Provided entries:
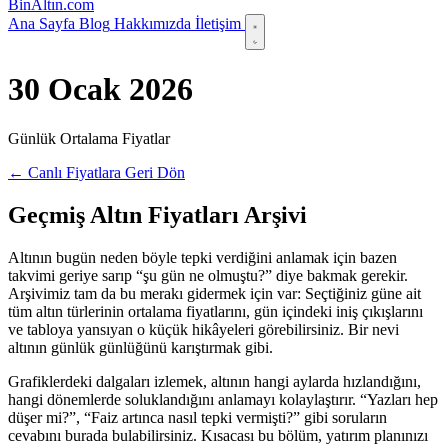
Bin
Altın
.com
Ana Sayfa
Blog
Hakkımızda
İletişim
30 Ocak 2026
Günlük Ortalama Fiyatlar
← Canlı Fiyatlara Geri Dön
Geçmiş Altın Fiyatları Arşivi
Altının bugün neden böyle tepki verdiğini anlamak için bazen
takvimi geriye sarıp “şu gün ne olmuştu?” diye bakmak gerekir.
Arşivimiz tam da bu merakı gidermek için var: Seçtiğiniz güne ait
tüm altın türlerinin ortalama fiyatlarını, gün içindeki iniş çıkışlarını
ve tabloya yansıyan o küçük hikâyeleri görebilirsiniz. Bir nevi
altının günlük günlüğünü karıştırmak gibi.
Grafiklerdeki dalgaları izlemek, altının hangi aylarda hızlandığını,
hangi dönemlerde soluklandığını anlamayı kolaylaştırır. “Yazları hep
düşer mi?”, “Faiz artınca nasıl tepki vermişti?” gibi soruların
cevabını burada bulabilirsiniz. Kısacası bu bölüm, yatırım planınızı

Written task:
The response must consist of the entries above exactly as they stand, minus any pictures.

Your solution:
Bin
Altın
.com
Ana Sayfa
Blog
Hakkımızda
İletişim
30 Ocak 2026
Günlük Ortalama Fiyatlar
← Canlı Fiyatlara Geri Dön
Geçmiş Altın Fiyatları Arşivi
Altının bugün neden böyle tepki verdiğini anlamak için bazen
takvimi geriye sarıp “şu gün ne olmuştu?” diye bakmak gerekir.
Arşivimiz tam da bu merakı gidermek için var: Seçtiğiniz güne ait
tüm altın türlerinin ortalama fiyatlarını, gün içindeki iniş çıkışlarını
ve tabloya yansıyan o küçük hikâyeleri görebilirsiniz. Bir nevi
altının günlük günlüğünü karıştırmak gibi.
Grafiklerdeki dalgaları izlemek, altının hangi aylarda hızlandığını,
hangi dönemlerde soluklandığını anlamayı kolaylaştırır. “Yazları hep
düşer mi?”, “Faiz artınca nasıl tepki vermişti?” gibi soruların
cevabını burada bulabilirsiniz. Kısacası bu bölüm, yatırım planınızı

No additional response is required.